With all the buzz around cloud technology, it’s not uncommon to come across a team or organization that is planning or currently in the process of migrating data from one or more legacy systems over to a cloud infrastructure. And this is for a good reason. Moving to the cloud offers an opportunity to use data in different ways by different consumers (e.g., data scientists, analytic teams). This may be exactly what you’re working on — trying to determine which cloud to migrate to, what resources it will require, and how long it will take, among many other factors.
While these are all important considerations, it is critical to think about how you will clean and curate your data before any migration. It’s all too common for organizations to lift and shift their data without giving prior thought to improving the quality of the data before it’s moved. So while the data may reside in a new location (the cloud), it is still as unusable as before, and the data consumers don’t possess an intimate knowledge of the data or how it got there.
Why is this? Principally it’s because the data is still sitting in several places (albeit on the cloud) and is not defined into logical entities that the business can easily digest.

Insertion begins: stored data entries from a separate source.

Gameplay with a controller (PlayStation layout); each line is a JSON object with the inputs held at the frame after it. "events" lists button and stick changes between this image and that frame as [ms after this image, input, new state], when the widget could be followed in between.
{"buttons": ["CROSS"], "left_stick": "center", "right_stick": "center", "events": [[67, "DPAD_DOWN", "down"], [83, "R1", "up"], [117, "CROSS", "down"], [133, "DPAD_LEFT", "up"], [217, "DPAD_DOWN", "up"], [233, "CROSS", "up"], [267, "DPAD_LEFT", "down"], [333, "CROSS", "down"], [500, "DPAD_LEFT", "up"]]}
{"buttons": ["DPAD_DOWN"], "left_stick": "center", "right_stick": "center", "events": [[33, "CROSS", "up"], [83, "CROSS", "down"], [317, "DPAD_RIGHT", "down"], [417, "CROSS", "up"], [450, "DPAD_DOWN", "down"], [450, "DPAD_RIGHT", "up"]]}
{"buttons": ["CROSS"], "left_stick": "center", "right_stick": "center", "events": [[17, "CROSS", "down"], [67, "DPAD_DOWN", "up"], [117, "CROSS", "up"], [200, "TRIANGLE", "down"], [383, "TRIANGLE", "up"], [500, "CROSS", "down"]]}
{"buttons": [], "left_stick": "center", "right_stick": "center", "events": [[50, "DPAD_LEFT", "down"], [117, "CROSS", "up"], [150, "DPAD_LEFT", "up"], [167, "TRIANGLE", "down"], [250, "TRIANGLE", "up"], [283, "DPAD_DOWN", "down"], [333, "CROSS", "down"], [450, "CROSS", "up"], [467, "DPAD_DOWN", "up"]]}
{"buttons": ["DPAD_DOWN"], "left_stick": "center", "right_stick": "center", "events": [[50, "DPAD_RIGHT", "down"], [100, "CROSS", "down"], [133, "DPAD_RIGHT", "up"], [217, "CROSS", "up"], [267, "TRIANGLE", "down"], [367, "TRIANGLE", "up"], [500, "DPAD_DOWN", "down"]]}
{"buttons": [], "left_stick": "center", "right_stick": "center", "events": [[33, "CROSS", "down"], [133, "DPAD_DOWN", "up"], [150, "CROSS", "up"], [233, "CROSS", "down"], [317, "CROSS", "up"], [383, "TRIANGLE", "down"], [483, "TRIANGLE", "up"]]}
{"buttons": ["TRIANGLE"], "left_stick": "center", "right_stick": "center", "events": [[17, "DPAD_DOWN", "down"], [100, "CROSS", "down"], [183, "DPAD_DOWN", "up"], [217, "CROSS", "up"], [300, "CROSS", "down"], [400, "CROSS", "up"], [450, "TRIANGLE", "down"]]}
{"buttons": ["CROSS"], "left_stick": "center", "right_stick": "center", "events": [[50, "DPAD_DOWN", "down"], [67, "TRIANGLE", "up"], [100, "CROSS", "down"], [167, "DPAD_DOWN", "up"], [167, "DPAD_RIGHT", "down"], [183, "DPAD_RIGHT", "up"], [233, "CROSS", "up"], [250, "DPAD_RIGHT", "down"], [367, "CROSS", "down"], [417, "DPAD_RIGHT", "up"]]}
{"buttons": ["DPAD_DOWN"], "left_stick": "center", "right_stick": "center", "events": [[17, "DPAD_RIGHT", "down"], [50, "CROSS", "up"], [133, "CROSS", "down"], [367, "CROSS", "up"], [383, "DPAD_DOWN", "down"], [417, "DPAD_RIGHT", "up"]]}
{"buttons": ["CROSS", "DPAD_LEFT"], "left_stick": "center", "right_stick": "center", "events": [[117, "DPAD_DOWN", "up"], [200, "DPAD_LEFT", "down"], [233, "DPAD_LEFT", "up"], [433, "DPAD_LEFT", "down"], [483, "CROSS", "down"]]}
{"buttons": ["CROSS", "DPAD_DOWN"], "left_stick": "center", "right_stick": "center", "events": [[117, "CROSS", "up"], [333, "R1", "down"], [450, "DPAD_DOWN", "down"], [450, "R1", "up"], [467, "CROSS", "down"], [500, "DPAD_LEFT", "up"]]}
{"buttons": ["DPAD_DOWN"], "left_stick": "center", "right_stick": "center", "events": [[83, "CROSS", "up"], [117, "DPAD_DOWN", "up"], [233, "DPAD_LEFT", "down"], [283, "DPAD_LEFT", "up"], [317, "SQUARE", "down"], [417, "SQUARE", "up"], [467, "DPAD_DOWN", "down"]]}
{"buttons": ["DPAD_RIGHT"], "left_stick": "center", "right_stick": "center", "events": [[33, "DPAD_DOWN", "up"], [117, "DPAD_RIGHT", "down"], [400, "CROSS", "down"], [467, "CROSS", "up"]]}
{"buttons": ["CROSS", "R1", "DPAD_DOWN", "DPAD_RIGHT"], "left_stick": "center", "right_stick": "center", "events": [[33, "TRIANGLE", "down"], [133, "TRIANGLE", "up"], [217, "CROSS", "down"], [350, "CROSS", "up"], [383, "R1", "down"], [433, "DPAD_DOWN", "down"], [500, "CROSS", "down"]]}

Think of this issue like moving into a new apartment. Would you pack up the messes in your old place and simply ship the messes to your new apartment? Of course not. More likely, you would neatly organize and pack the things you plan to bring so that when it gets to your new place, it’s easy to unpack, and you’ve given yourself a fresh and clean start. The same logic can be applied to data migrations; figure out what is most important to shift, logically organize, master, and curate, and then migrate to the new infrastructure. Taking the time to organize and curate data into logical entities allows you to have a known baseline to plug into existing applications today and new ones tomorrow.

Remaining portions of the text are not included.